The Materials Committee developed a recommendation involving two separate motions to change the way that the board classifies materials.

The first motion was to eliminate a sentence that the committee added to the board’s definition of “chemical change” in April 2010. This definition is highly significant for evaluating whether a material is natural or synthetic due to the board’s definition of “synthetic” including any material that has gone through chemical change. The committee proposes to remove a sentence from the definition of “chemical change” which had exempted “processing” from being a method that results in chemical change.
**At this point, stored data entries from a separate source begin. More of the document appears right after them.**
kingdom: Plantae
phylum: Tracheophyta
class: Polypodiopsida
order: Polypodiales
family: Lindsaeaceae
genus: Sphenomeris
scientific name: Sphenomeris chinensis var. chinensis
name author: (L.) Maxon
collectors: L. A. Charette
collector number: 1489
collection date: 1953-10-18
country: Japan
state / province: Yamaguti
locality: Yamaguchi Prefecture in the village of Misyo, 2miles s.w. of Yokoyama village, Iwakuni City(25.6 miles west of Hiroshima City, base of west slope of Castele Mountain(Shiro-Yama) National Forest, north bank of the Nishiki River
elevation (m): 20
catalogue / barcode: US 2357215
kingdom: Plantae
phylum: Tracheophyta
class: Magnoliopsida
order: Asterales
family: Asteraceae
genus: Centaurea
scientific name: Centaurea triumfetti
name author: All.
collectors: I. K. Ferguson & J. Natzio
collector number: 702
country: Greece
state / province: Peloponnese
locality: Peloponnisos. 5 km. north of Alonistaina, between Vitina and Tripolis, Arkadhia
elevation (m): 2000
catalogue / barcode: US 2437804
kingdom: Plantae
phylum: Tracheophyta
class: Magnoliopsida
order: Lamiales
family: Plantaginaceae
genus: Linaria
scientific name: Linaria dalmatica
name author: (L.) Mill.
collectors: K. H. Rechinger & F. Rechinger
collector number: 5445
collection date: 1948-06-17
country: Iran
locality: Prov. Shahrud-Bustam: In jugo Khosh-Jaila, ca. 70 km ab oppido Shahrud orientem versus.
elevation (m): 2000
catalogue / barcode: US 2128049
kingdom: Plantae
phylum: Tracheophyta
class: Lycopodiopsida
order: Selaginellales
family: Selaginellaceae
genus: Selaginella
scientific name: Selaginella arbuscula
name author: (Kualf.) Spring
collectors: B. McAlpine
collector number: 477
The committee still believes that processing a material should not result in its immediate classification as synthetic, but wishes to address the matter through a guidance document, rather than amending the definition.

The second motion relates to residues of synthetic substances in final organic food products. The committee ultimately adopted a recommendation that, for the purposes of definition, a “significant level” of synthetic residue on the final product is defined as “a level exceeding any applicable regulatory limits, where in effect for the material classified,” such as EPA pesticide tolerance levels.

See details and Beyond Pesticides’ recommended actions.
See Beyond Pesticides’ comments submitted to the board.

Final Board Action

1st motion, to remove processing exemption from definition of chemical change:

Yes – Unanimous

2nd motion, to define “significant” in terms of synthetic residue:

Yes – 8 (WF, TE, CW, SD, KH, JFo, JD, TM)

No – 6 (NM, BF, JFe, JT, MS, CB)

Summary

"Processing" will no longer be specifically excluded from the board’s definition of “chemical change” as it relates to classifying a material as natural or synthetic.

Adoption of the definition of “significant” did not pass, lacking a 2/3 majority of the board. The Materials Committee will go back and rework the recommendation for the next NOSB meeting in fall 2011.